O encontro reuniu jornalistas e radialistas da região, além de integrantes da Defesa Civil do município, Guarda Municipal e Corpo de Bombeiros. Segundo o coordenador da Defesa Civil de Santa Cruz do Sul, tenente José Joaquim Dias Barbosa, “esse material vai chegar nas mãos de milhares de pessoas que vão ter um conhecimento do que está ocorrendo na nossa região sobre mudança climática”. Ele ainda destacou que as mudanças estão contribuindo cada vez mais para chuvas intensas, queda de granizo, ventos fortes que acabam atingindo principalmente as comunidades que vivem em áreas de risco tanto de deslizamentos quanto de alagamentos. A mudança do clima, seja para o bem ou para o mal, provoca mudanças, especialmente na economia, de acordo com Brose. “O que é positivo é que tem empresas hoje na região, sem que seja feita uma imposição legal, e que de forma voluntária estão inovando ou produzindo produtos com menos emissão de gás de efeito estufa ou fazendo o plantio de árvores”, destaca. Santa Cruz do Sul é o quinto município em número de micro unidades de geração de bioenergia, com painéis solares, sem terem sido obrigados, “seja utilizando energia renovável ou reflorestando, o que é bom para todo mundo”, frisa.

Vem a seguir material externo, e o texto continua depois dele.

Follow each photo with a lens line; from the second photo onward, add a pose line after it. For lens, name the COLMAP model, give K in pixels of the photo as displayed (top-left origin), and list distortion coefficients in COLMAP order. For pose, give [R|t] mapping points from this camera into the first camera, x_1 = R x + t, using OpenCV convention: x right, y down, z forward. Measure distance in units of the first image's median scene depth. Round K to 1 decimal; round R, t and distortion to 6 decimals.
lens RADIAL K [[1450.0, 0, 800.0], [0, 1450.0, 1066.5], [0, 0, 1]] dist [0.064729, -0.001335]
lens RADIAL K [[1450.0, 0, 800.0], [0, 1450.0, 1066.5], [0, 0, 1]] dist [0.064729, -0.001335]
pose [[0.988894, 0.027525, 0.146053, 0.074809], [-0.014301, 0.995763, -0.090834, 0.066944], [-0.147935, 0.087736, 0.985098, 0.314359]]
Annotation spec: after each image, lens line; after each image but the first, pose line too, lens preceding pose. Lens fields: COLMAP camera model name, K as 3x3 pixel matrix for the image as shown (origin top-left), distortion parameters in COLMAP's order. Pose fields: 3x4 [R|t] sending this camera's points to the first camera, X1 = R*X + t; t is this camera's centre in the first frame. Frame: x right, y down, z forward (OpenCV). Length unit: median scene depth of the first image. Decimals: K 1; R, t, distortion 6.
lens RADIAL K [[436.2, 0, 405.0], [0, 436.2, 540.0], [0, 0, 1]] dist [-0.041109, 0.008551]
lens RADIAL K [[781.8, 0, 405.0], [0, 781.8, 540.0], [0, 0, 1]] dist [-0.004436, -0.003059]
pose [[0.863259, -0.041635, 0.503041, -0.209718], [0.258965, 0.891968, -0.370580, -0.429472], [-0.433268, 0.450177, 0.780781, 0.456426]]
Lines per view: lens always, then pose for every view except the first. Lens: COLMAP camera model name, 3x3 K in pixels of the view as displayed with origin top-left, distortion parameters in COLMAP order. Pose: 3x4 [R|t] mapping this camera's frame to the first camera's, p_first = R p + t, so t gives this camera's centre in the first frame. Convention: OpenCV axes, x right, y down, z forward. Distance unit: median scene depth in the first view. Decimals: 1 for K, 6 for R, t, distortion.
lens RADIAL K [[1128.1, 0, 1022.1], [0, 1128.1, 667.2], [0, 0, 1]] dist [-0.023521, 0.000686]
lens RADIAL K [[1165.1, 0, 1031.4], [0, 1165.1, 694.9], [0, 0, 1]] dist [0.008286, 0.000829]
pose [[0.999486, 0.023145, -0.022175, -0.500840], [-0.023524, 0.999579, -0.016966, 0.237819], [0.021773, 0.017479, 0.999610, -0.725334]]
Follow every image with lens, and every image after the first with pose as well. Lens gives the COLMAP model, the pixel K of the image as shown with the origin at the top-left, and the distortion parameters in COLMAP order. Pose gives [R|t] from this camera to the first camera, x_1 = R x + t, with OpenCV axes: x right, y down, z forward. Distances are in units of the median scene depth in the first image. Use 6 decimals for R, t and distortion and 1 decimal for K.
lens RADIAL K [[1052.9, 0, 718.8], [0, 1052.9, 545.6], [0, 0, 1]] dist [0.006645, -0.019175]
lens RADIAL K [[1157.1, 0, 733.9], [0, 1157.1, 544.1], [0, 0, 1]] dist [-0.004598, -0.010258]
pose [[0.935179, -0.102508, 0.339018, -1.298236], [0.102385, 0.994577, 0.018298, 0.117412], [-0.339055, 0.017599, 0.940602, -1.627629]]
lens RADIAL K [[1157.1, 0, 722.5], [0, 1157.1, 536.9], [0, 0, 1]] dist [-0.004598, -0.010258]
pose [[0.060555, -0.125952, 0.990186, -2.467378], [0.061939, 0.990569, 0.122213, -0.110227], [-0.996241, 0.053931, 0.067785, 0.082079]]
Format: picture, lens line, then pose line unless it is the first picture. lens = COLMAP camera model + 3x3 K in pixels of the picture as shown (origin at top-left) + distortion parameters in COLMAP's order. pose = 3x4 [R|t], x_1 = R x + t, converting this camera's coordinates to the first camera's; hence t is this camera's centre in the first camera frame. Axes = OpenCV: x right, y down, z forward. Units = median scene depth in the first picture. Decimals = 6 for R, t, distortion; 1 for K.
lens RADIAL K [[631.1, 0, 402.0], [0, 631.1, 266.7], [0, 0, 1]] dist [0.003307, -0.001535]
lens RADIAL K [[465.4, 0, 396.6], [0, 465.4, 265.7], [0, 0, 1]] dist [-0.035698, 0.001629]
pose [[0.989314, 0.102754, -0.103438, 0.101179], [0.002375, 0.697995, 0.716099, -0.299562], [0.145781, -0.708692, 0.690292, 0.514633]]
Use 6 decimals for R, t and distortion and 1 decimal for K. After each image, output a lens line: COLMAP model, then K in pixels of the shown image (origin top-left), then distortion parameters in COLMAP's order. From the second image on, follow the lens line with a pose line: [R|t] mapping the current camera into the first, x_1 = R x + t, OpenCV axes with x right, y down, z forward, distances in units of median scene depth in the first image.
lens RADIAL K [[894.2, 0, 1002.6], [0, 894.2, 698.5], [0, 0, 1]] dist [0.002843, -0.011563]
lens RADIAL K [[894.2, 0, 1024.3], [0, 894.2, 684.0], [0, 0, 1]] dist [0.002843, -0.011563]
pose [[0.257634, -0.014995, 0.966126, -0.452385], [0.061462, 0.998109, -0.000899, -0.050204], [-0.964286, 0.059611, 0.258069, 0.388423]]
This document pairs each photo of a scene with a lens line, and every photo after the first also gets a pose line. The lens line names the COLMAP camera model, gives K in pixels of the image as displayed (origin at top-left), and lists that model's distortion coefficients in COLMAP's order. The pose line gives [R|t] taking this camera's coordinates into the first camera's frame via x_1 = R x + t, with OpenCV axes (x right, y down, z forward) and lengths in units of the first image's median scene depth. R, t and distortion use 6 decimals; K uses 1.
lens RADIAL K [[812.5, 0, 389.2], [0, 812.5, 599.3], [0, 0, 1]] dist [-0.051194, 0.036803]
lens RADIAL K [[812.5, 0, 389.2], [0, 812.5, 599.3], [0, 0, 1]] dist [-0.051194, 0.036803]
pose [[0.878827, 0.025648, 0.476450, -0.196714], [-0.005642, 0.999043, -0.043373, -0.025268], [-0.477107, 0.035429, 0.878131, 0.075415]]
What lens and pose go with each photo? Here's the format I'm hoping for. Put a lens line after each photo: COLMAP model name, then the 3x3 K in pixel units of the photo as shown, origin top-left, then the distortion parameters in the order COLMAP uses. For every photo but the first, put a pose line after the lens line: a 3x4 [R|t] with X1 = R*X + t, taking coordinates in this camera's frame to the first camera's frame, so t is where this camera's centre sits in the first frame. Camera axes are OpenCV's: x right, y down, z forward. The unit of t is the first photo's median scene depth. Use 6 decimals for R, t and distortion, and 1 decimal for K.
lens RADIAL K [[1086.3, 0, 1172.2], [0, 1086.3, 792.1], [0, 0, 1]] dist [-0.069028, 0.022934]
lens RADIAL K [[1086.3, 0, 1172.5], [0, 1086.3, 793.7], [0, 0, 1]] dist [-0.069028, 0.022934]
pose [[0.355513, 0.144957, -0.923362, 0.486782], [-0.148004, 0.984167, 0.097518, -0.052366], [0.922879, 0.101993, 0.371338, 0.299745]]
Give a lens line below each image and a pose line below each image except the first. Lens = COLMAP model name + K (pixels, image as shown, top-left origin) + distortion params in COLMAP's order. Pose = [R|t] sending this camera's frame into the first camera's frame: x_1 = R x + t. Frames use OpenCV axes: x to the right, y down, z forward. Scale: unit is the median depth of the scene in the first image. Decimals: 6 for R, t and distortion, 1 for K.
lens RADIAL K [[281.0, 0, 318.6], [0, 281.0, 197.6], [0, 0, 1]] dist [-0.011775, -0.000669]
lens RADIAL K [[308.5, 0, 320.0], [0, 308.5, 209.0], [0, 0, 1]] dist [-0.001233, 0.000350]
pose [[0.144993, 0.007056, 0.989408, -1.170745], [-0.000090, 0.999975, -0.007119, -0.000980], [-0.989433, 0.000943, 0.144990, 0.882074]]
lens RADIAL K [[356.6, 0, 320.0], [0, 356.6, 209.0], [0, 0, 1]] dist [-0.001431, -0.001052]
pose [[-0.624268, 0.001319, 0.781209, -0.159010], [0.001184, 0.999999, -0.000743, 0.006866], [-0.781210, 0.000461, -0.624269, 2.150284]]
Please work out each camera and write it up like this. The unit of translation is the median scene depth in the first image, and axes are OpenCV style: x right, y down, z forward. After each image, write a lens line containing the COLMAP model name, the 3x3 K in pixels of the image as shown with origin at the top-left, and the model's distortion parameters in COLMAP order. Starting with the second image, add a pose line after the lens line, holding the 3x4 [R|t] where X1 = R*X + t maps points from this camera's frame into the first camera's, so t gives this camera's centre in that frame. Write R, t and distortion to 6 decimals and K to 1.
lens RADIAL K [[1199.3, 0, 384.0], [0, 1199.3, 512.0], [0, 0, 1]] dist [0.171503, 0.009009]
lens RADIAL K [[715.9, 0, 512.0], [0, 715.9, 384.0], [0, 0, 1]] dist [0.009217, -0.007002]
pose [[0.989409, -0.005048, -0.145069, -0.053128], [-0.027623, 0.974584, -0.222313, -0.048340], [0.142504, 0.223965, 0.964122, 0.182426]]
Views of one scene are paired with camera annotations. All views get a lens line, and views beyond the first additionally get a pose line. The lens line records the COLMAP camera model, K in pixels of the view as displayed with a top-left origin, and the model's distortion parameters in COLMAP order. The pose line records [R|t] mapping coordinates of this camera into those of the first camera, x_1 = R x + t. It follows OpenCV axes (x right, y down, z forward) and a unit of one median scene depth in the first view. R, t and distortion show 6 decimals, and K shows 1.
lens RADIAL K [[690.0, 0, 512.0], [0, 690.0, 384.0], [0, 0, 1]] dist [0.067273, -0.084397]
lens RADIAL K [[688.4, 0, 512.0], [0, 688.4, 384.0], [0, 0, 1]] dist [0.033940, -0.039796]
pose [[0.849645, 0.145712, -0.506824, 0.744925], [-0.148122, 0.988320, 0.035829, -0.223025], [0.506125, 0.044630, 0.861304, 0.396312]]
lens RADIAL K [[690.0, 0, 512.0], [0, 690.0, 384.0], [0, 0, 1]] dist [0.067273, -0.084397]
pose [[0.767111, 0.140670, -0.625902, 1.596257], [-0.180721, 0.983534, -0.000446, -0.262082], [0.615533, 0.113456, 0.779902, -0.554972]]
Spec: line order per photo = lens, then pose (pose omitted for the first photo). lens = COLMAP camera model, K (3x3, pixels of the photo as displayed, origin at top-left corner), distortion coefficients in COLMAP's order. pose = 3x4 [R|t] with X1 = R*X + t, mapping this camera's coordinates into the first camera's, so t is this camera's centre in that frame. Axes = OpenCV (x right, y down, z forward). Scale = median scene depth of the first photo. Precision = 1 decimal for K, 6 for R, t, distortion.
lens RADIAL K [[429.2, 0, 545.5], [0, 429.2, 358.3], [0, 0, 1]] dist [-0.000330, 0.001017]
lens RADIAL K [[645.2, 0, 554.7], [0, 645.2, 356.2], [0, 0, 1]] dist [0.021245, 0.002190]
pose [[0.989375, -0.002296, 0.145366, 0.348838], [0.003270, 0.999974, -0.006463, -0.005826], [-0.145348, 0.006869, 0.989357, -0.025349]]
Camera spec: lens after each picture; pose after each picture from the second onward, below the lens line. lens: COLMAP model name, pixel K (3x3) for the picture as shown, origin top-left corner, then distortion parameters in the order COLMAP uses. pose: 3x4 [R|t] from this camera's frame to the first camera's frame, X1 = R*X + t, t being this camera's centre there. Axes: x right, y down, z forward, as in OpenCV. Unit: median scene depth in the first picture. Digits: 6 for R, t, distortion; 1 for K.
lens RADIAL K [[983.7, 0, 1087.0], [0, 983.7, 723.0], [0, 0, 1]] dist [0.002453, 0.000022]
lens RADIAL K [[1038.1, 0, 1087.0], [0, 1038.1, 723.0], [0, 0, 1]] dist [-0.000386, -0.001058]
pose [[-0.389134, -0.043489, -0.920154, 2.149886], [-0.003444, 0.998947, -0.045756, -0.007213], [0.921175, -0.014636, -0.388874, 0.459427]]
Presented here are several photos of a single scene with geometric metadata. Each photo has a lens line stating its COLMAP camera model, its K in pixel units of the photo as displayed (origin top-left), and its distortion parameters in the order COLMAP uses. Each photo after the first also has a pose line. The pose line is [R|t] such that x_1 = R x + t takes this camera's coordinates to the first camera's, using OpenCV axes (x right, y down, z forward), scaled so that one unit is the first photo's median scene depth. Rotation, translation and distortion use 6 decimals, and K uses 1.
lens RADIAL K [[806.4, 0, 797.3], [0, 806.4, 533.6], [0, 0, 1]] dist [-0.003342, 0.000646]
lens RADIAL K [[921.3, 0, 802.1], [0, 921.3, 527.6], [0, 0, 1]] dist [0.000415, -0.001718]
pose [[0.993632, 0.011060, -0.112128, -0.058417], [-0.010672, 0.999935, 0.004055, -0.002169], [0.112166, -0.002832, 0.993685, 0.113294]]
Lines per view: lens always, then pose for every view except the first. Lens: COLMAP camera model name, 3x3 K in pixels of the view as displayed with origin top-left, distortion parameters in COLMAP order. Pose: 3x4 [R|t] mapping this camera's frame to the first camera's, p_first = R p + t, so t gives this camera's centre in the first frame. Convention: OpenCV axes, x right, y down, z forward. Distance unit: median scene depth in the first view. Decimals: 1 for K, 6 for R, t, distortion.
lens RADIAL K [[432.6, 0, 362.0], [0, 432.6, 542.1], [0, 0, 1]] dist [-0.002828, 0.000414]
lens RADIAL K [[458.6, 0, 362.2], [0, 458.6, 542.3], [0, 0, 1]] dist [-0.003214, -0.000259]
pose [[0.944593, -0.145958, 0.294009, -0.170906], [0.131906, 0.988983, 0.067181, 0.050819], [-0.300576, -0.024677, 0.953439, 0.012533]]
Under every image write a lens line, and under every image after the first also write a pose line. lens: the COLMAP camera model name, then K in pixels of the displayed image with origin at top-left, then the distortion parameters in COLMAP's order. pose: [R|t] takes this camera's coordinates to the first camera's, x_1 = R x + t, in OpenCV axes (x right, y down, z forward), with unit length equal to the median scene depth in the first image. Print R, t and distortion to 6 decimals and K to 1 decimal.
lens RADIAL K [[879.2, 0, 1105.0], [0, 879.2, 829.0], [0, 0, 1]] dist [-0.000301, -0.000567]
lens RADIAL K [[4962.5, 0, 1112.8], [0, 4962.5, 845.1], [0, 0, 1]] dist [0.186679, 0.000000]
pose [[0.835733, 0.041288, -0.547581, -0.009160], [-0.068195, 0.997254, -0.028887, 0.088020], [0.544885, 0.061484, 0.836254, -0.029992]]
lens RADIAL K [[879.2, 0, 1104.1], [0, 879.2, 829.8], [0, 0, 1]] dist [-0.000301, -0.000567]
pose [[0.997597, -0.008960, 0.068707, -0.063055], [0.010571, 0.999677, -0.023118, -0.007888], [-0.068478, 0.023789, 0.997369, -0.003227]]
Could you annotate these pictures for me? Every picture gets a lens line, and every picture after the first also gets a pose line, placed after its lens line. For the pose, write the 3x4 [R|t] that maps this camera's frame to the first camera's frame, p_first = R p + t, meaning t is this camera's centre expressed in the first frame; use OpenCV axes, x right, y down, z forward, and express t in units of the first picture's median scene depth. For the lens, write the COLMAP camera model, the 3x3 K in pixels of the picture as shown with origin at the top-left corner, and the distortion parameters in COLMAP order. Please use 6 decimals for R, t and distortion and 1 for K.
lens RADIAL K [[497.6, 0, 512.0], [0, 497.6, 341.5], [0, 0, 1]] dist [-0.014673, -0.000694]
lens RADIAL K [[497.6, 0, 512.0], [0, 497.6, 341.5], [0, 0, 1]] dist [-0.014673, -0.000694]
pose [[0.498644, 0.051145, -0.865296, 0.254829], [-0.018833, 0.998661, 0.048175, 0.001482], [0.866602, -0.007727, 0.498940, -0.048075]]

A presidente do Comitê de Bacia do Rio Pardo, Valéria Borges Vaz, salientou que a publicação serve justamente para levar informações à população, “quanto mais informada estiver, mais terá formas de olhar a situação de um modo qualificado”, explicou.Segundo o professor Brose, o objetivo do encarte é tratar sobre os impactos das mudanças climáticas, inclusive o impacto econômico. “O modelo de desenvolvimento da economia a qual conhecemos hoje vai começar a mudar, principalmente na questão de preços. A água terá um custo mais alto, assim como o combustível, a poluição vai começar a ser controlada e os recursos ecológicos serão mais frequentes nas próximas décadas”, avalia.
O pró-reitor de Planejamento e Desenvolvimento Institucional e coordenador da Estação Meteorológica da Unisc, Marcelino Hoppe, acredita que as recentes mudanças climáticas ocorridas na região podem ser uma tendência. “Um evento climático que antes demorava cerca de 100 anos para bater recorde, agora leva em torno de 500 dias”, ressaltou. Hoppe observou que as noites estão com temperaturas mais elevadas e que atualmente há menos dias de chuva, porém com mais intensidade.
O encarte
Em quatro páginas, o encarte traz dados sobre a Defesa Civil, a gestão de riscos em desastres, a campanha nacional de cidades resilientes, as mudanças climáticas e seus impactos, entre outros, assim como os resultados das pesquisas do Núcleo de Gestão Pública da Unisc (NGP) e o trabalho do Comitê do Rio Pardo. O projeto amplia a parceria existente entre o NGP e a Defesa Civil, que atua junto aos Núcleos Comunitários de Defesa Civil de Santa Cruz do Sul (Nudec), buscando iniciar, também, a divulgação de informações de base científica em outros municípios do Vale do Rio Pardo.
O encarte circulou na edição desta quinta-feira , 24 de novembro, no jornal Arauto, de Vera Cruz, e foi distribuído junto com a edição desta sexta-feira, 25, do Jornal Tribuna Popular, de Sinimbu. A ideia é que outros encartes sobre mudanças climáticas sejam produzidos no decorrer de 2017. O material será levado, segundo o professor Markus Erwin Brose, para reuniões comunitárias, reuniões de bacias e também ficará disponível, em breve, em formato eletrônico,em um site que está sendo criado para divulgar o projeto.